Whether the failure to advise the respondent of her right to appeal following the preliminary hearing was plain error affecting the respondent’s substantial rights
Originally, Respondent-Mother argued in the Court of Appeals that the Trial Court violated MCR 3.971(B)(6)–(8) because it failed to advise her of her right to appeal the Trial Court’s findings from the preliminary hearing. The Court of Appeals disagreed as these rules only apply to siuations where the respondent offered a plea to establish a basis for the trial court to authorize a petition, which is something Respondent-Mother never did. Nevertheless, the Court of Appeals found that MCR 3.965(B)(15), which requires that “[i]f the court orders removal of the child from a parent’s care or custody, the court shall advise the parent, guardian, or legal custodian of the right to appeal that action,” was violated. This “plain error,” according to the Court, “prejudiced” Respondent-Mother in that “the trial court’s erroneous aggravated-circumstances finding impaired respondent’s fundamental right to direct the care, custody, and control over her children in the first instance, and it unquestionably affected the very framework within which this case progressed and undermined the foundation of the rest of the proceedings.” The Court of Appeals held that “had the court instructed respondent of her appellate rights at this time as required, she very well could have succeeded on the aggravated-circumstances before the case proceeded immediately to termination.” In its order, the Supreme Court requested supplemental briefing on the issue of whether, and to what extent, MCR 3.965(B)(15) was violated in this case.

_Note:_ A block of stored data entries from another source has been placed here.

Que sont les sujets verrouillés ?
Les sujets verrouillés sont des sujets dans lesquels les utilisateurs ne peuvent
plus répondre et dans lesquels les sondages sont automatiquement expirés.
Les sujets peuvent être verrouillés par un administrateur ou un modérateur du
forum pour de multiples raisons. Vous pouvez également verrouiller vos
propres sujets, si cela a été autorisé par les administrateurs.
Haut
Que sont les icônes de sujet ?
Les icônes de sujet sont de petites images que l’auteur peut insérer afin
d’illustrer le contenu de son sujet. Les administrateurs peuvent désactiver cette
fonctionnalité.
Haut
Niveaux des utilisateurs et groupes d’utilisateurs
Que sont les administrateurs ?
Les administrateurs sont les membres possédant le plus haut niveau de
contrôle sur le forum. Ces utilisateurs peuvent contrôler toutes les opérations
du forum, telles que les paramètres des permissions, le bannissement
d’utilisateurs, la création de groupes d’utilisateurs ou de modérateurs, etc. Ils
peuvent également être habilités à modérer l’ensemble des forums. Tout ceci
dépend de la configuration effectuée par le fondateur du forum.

The Supreme Court invited the Family Law and Children’s Law Sections of the State Bar of Michigan, the Legal Services of MIchigan, the Michigan State Planning Body for Legal Services, the Prosecuting Attorneys Association of Michigan, and the University of Detroit Mercy Law Juvenile Appellate Practice Clinic to file briefs amicus curiae. Justice Kimberly A. Thomas did not participate in the issuance of the order.